## SOURCE
The Company’s activities to date have been supported by equity financing. It has sustained losses in all previous reporting periods with an inception to date loss of $190,133. Management continues to seek funding from its shareholders and other qualified investors to pursue its business plan. In the alternative, the Company may be amenable to a sale, merger or other acquisition in the event such transaction is deemed by management to be in the best interests of the shareholders.
Off-Balance Sheet Arrangements
We have no off-balance sheet arrangements that have or are reasonably likely to have a current or future effect on our financial condition, changes in financial condition, revenues or expenses, results of operations, liquidity, capital expenditures or capital resources that is material to stockholders.
Critical Accounting Policies
The discussion and analysis of our financial condition and results of operations are based upon our financial statements, which have been prepared in accordance with the accounting principles generally accepted in the United States of America. Preparing financial statements requires management to make estimates and assumptions that affect the reported amounts of assets, liabilities, revenue, and expenses. These estimates and assumptions are affected by management’s application of accounting policies. We believe that understanding the basis and nature of the estimates and assumptions involved with the following aspects of our financial statements is critical to an understanding of our financial statements.
Cash and Cash Equivalents
For the purpose of the statement of cash flows, cash equivalents include all highly liquid investments with maturity of three months or less.

## YOUR TASKS
[A] List the kinds of reported amounts that, according to the financial excerpt, are affected by management's estimates and assumptions.
[B] According to the financial excerpt, why does management continue to seek funding from shareholders and other qualified investors?
[C] Translate this sentence from the financial excerpt into Spanish: "For the purpose of the statement of cash flows, cash equivalents include all highly liquid investments with maturity of three months or less."

## GIVEN DATA
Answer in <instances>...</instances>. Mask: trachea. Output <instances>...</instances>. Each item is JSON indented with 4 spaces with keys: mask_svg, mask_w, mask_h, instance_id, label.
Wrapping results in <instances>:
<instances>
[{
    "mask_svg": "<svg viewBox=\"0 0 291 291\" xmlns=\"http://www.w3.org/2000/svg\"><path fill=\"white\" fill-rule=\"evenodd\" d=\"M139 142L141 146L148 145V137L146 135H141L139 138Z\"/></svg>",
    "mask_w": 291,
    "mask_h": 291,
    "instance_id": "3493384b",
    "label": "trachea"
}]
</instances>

## ANSWER LIST
[A] Assets, liabilities, revenue, and expenses.

[B] Management seeks this funding to pursue the Company's business plan. The Company's activities so far have been supported by equity financing, and it has had losses in every previous reporting period.

[C] A efectos del estado de flujos de efectivo, los equivalentes de efectivo incluyen todas las inversiones de alta liquidez con un vencimiento de tres meses o menos.